Generally I do not decorate my walls with paintings I have made. (When I display other people’s paintings I don’t really think of them as decoration either.) But when I used to live in spaces where I rented a single room and shared a kitchen and bathroom, I would fall asleep and wake up looking at the paintings I was working on.  This habit has persisted. Though I am not painting at the moment (other than little watercolors) I have on the walls of my bedroom two paintings that represent an unfinished thought. Though the paintings themselves have been finished for some time, there is in each of them something I will pick up again.

This is an oil painting on paper. I painted it from a photograph I took in France. I am pausing now, trying to remember if I was with David when I took this photograph and where exactly it was. It was near the Mediterranean and David was there for sure. 

The composition of this painting is not a composition I gravitate to, not a composition I have used before that I can remember. That and the calligraphic black trees not representing my usual shorthand or gesture make this painting a little alien to me even though I am the one who painted it. I notice the halo around the two branches cropped on the left hand side. I notice the slight curve of the horizon line. There are wisps of white paint, smoke, that may be exaggerated but that remind me of Provence and the smell of burning grass. And this is fire territory, there had been fires that year and I wonder now if my knowledge and memory of fires informed the way I drew the trees, which look charred, though I do not recall the trees in the photograph were burnt. There is pink in the foreground that almost looks like an accident but reminds me now of when the wind came across the Mediterranean from North Africa sometimes it carried sand from the Sahara and left it on the windows and cars in outside Marseille. But that had not happened when this photograph was taken and not when David was there. 

am thinking of how some parts of this painting, the alien facts of these–I do not want to say decisions because when one is painting it becomes a kind of séance, a thing only part under one's control, part not–these marks, these material utterances, seem to come from someone else. But I was someone else when I stood there taking a photograph on the passenger side of the car David had been driving. And I was someone else a couple of years ago when I painted it.
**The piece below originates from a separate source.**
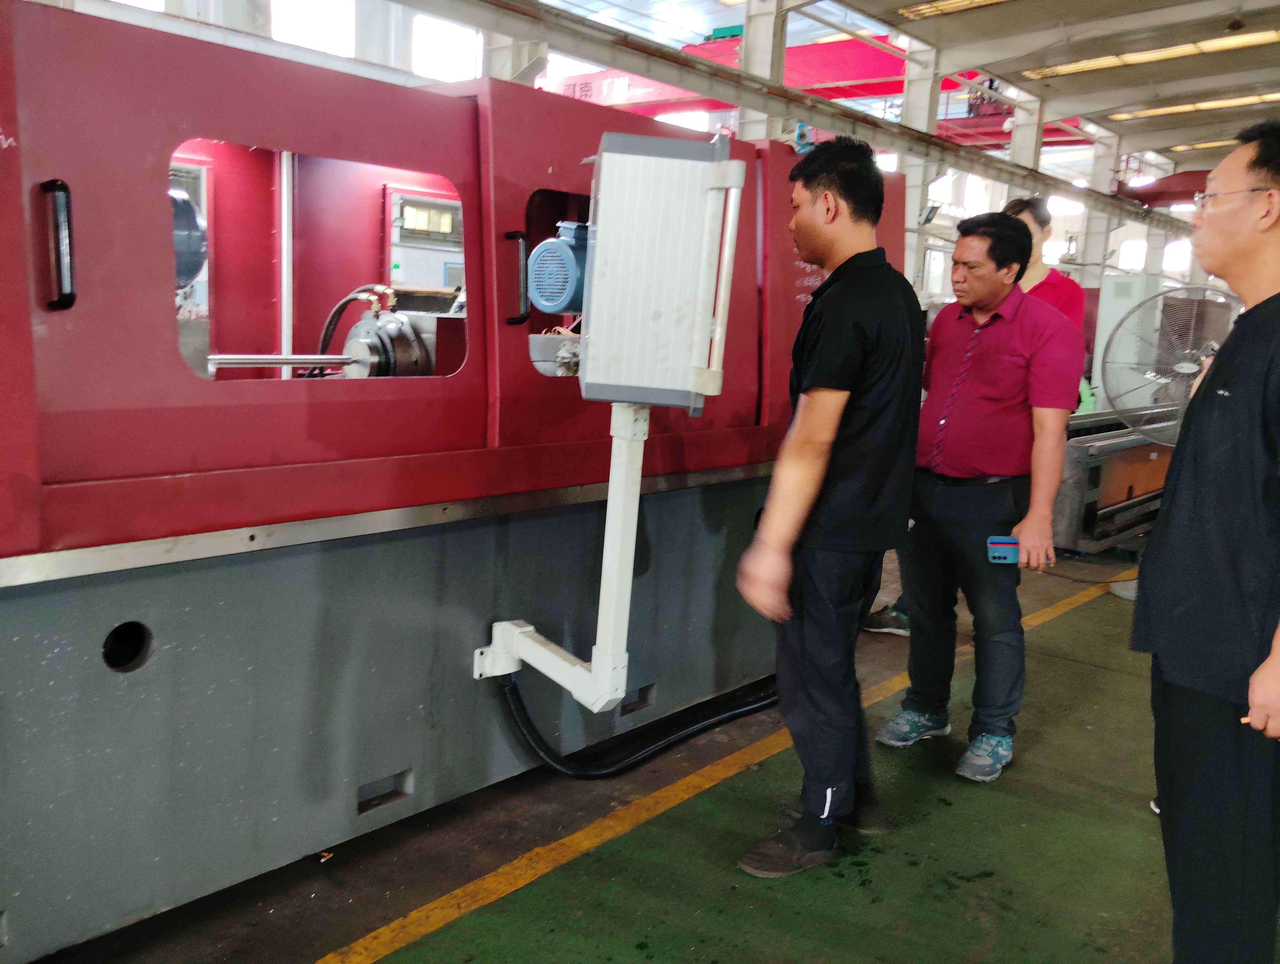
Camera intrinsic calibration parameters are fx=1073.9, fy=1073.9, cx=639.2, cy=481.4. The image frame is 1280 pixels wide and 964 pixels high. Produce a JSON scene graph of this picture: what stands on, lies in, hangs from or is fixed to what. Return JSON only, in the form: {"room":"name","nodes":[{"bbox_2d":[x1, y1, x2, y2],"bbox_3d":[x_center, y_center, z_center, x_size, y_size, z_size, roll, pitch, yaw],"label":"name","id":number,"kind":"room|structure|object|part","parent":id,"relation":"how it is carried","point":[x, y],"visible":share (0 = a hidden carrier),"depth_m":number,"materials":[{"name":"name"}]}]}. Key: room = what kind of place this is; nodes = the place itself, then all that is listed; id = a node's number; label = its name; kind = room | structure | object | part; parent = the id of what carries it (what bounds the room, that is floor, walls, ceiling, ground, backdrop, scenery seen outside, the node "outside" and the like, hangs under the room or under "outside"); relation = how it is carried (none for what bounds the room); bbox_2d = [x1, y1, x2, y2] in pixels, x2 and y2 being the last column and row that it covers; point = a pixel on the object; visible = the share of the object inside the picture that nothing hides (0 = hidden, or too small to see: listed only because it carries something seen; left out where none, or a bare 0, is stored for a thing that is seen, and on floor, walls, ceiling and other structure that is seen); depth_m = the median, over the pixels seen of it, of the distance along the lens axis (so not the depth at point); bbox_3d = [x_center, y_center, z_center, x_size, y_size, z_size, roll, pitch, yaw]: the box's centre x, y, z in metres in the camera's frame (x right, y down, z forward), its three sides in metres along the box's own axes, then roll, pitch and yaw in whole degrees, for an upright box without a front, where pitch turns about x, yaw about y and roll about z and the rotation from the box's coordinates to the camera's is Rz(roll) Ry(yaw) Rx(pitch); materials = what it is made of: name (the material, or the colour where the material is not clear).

And I am someone else now when I am writing about it. 

This view is rare for another reason: I have not usually been drawn to representing scenes of the water, views of the sea. Even when I have lived near the water, I spend a lot of time turning around, my back to the water. In beach towns I like to look leave the beach and walk to see things a block or two away. I don't think this painting is really considering at the water. Maybe I remember now, stopping the car with David, looking at the road snaking behind us, looking at the road ahead that went to the sea.

This painting was the result of a gesture of looking around, a gesture I made standing outside of a car in southern France a long time ago. It is also the result of a decision to make a trace of paint on a piece of paper some years later. About a year ago, looking back and squinting forward I hung this painting on the wall. These words are the result of my still standing here trying to figure out where I have come from and where I should go from here.